Stored data entries:
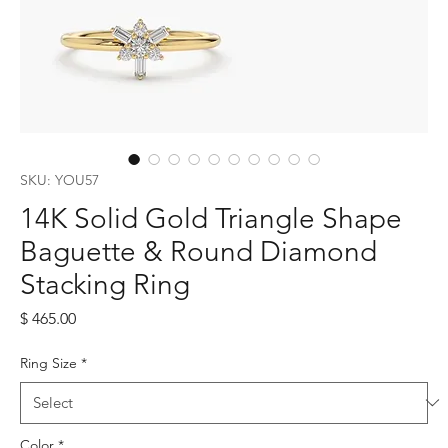
SKU: YOU57
14K Solid Gold Triangle Shape
Baguette & Round Diamond
Stacking Ring
Price
$ 465.00
Ring Size
*
Color
*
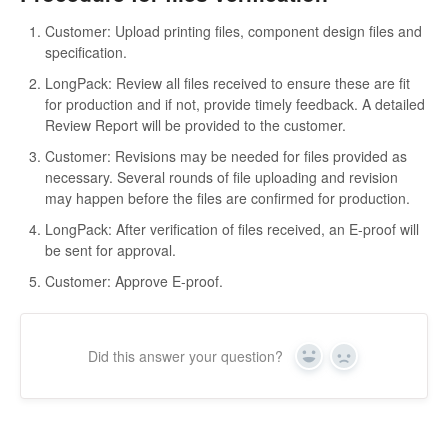
Customer: Upload printing files, component design files and
specification.
LongPack: Review all files received to ensure these are fit
for production and if not, provide timely feedback. A detailed
Review Report will be provided to the customer.
Customer: Revisions may be needed for files provided as
necessary. Several rounds of file uploading and revision
may happen before the files are confirmed for production.
LongPack: After verification of files received, an E-proof will
be sent for approval.
Customer: Approve E-proof.
Did this answer your question?
Yes
No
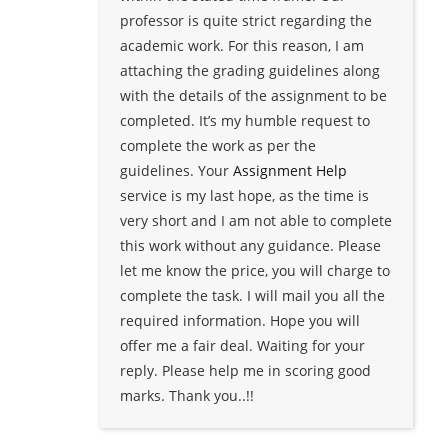
professor is quite strict regarding the
academic work. For this reason, I am
attaching the grading guidelines along
with the details of the assignment to be
completed. It’s my humble request to
complete the work as per the
guidelines. Your
Assignment Help
service is my last hope, as the time is
very short and I am not able to complete
this work without any guidance. Please
let me know the price, you will charge to
complete the task. I will mail you all the
required information. Hope you will
offer me a fair deal. Waiting for your
reply. Please help me in scoring good
marks. Thank you..!!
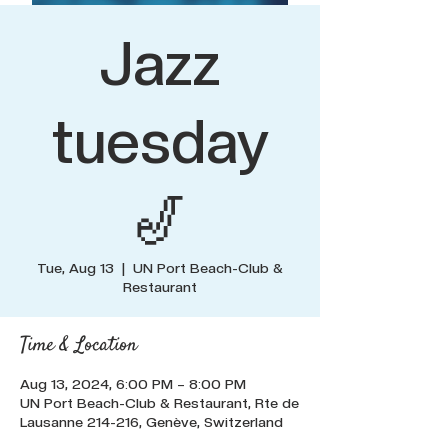
Jazz
tuesday
🎷
Tue, Aug 13
  |  
UN Port Beach-Club &
Restaurant
Time & Location
Aug 13, 2024, 6:00 PM – 8:00 PM
UN Port Beach-Club & Restaurant, Rte de
Lausanne 214-216, Genève, Switzerland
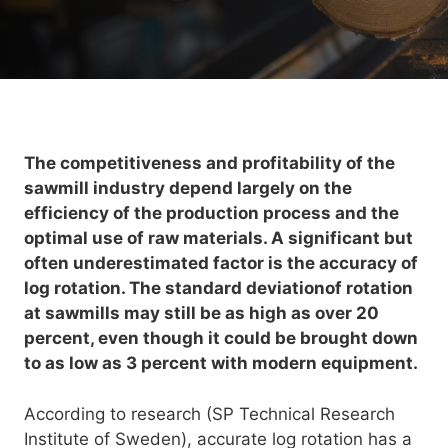
The competitiveness and profitability of the
sawmill industry depend largely on the
efficiency of the production process and the
optimal use of raw materials. A significant but
often underestimated factor is the accuracy of
log rotation. The standard deviationof rotation
at sawmills may still be as high as over 20
percent, even though it could be brought down
to as low as 3 percent with modern equipment.
According to research (SP Technical Research
Institute of Sweden), accurate log rotation has a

* Required action *
Whichever lines of the records above hold the word "this" should all be copied out.

* Answer area *
Did this answer your question?
academic work. For this reason, I am
this work without any guidance. Please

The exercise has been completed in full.